After building a huge fire to sit around when in the jungle sleeping in well-built tents furnished with ground covers and sleeping bags, the men converse as though no enemy can be sneaking up on them. Grunts behaving like this on a recon patrol? Not likely. Not even possible.

While sitting by the fire one of the men says, “Back home once, I smelled a nigger burning, but what we smelled today…”  This is what passes for realistic fireside chat during patrol downtime?

Showing infantrymen sitting around a fire wearing wife-beater tee shirts, arms bare to the ten million mosquitoes and leaches, does not encourage this reader to believe that the writer and artist have done much research on the Vietnam War. I suspect that the three principals of this book are not Vietnam veterans.

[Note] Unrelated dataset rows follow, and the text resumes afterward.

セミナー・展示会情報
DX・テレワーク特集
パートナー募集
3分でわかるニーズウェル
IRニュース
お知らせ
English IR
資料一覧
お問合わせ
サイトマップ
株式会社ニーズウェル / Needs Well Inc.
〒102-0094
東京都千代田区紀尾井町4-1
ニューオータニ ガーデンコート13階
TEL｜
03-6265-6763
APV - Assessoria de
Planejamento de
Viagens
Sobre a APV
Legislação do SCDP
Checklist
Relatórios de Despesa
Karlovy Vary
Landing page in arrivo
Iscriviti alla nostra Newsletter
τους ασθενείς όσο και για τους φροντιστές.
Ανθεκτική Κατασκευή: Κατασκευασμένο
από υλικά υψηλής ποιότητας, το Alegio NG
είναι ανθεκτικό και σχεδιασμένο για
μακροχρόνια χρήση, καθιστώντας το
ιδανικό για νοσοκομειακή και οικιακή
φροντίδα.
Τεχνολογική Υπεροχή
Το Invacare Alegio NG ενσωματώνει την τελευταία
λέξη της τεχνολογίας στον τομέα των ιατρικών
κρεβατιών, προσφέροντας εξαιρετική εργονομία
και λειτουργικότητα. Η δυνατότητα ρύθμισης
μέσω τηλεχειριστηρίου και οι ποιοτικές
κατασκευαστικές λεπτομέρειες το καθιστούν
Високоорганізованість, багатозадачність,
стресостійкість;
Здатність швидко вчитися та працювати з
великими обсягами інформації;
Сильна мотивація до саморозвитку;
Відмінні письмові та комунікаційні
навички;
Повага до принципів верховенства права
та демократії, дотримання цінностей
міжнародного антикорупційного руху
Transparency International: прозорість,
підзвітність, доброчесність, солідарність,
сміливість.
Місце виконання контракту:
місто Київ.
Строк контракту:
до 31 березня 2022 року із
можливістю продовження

Further reading tops this off with a scene of a grunt saluting with his left arm a major who arrives in a very small LZ in a helicopter delivering beer to his men. Is the salute symbolism or a mistake?

The grunt is wearing a white tee shirt. Where are the green ones we all wore?  Further, during my war, saluting of majors in the field was not required nor encouraged.

The story lost me when the men shot their own buddies on the patrol. Then, when a trooper was shown cutting an ear off of a live VC, I was ready to quit this graphic novel. But I persisted. Oh, and the knife the guy uses to saw off the ear was bigger than anything that Jim Bowie ever used.

There’s a scene I enjoyed for all the wrong reasons in which Agent Orange is sprayed from the air and the spray is lightly tinged with orange. But the name “Agent Orange” came from the color of the barrels it was stored in, not the color of the toxic herbicide.

Most of the grunts look much older than they should. They don’t appear to be teenagers and men in their early 20’s that most of us were. And when the troops cross a stream in the jungle, they use a swinging bridge that looks as though it came from Yellowstone Park.

All this leads me to ask the question that dogged me throughout the book: “Why do people choose to write books about subjects they know little or nothing about?”

And if they make that choice, why don’t they get close to an expert, someone who has been there and get advice and counsel? Is it hubris, sloth, ignorance, or what?

I don’t recommend this graphic novel.